* **TASK BRIEF**
Print the records below exactly. Omit every picture.

* **Collected data**
____________________

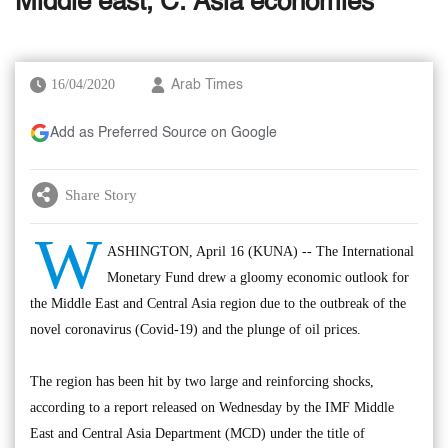
Middle east, C. Asia economies
16/04/2020
Arab Times
Add as Preferred Source on Google
Share Story
W
ASHINGTON, April 16 (KUNA) -- The International
Monetary Fund drew a gloomy economic outlook for
the Middle East and Central Asia region due to the outbreak of the
novel coronavirus (Covid-19) and the plunge of oil prices.
The region has been hit by two large and reinforcing shocks,
according to a report released on Wednesday by the IMF Middle
East and Central Asia Department (MCD) under the title of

____________________

* **SOLUTION TO THE PROBLEM**
Middle east, C. Asia economies
16/04/2020
Arab Times
Add as Preferred Source on Google
Share Story
W
ASHINGTON, April 16 (KUNA) -- The International
Monetary Fund drew a gloomy economic outlook for
the Middle East and Central Asia region due to the outbreak of the
novel coronavirus (Covid-19) and the plunge of oil prices.
The region has been hit by two large and reinforcing shocks,
according to a report released on Wednesday by the IMF Middle
East and Central Asia Department (MCD) under the title of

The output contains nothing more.